Adv. Hemant Kothari, counsel representing the petitioner, contended that previously, the threshold limit for triggering Corporate Insolvency Resolution Process qua the private financial creditors was Rs.1 lakh only. However, because of the serious financial distress brought around by the Covid-19 pandemic, the Government of India increased the minimum amount of default to Rs. 1 crore from the existing threshold of Rs. 1 lakh, he added. He contended that while increasing the threshold limit for initiation of CIRP by a financial creditor either by himself or jointly with other financial creditors from Rs.1 lakh to Rs.1 crore, the clear intent of the legislature was that a joint application could be entertained but the individual liability towards every financial creditor should not be less than Rs.1 crore.

He urged that the private respondents do not claim individual debt or default of Rs.1 crore against the petitioner but despite that, by unjustly invoking the clause of joint application by financial creditors under Section 7 of the IBC, CIRP has been initiated against the petitioner which is an MSME. As per him, the provision needs to be read in a purposive manner so as to lay down a principle that where financial creditors file a joint application under Section 7 of the IBC, the minimum default of Rs.1 crore should be qua every individual creditor and the CIRP cannot be triggered on the basis of joint liability towards multiple financial creditors.
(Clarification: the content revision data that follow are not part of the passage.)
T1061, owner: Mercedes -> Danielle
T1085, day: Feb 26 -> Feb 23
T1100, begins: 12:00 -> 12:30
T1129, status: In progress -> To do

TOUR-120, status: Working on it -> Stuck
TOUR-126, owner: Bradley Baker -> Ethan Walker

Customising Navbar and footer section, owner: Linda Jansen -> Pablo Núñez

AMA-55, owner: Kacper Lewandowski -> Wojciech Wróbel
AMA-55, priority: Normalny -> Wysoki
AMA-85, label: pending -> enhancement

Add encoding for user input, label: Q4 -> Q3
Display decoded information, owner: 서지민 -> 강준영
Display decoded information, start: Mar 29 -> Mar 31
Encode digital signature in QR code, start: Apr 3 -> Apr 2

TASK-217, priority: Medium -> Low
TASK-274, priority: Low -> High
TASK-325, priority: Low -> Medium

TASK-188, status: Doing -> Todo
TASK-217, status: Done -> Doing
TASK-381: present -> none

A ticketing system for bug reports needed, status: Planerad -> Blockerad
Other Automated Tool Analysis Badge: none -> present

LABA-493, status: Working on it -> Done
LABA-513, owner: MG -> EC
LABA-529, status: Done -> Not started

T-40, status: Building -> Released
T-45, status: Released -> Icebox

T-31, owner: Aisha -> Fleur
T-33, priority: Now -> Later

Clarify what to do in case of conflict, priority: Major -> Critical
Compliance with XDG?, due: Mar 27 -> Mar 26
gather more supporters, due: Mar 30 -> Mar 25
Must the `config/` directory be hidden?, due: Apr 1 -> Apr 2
He also argued that the Supreme Court examined and upheld the validity of Section 7 but there was no occasion for the Supreme Court to comment upon the aspect of threshold liability of the corporate debtor towards multiple applicants.

The respondents' counsels urged that the language of Section 7 of the IBC is unambiguous. It was added that the remedy to trigger CIRP has been provided to financial creditors in their individual capacity and also through a joint application with the total minimum threshold for initiation of CIRP being fixed at Rs.1 crore. They urged that if an interpretation is made that the threshold of Rs.1 crore would be for every individual financial creditor, the letter and spirit of Section 7 would be diluted and such an interpretation cannot be envisaged by any stretch of imagination.

Adv. Hemant Kothari and Adv. Praveen Vyas appeared for the petitioner while ASG Mukesh Rajpurohit, Adv. Anuroop Singhi, Adv. Prasthant Tatia on behalf of Adv. Sheetal Kumbhat and Adv. Mahesh Thanvi appeared for the respondents.

Case Title: Vishnu Oil Mill Private Ltd. v. Union Of India & Ors.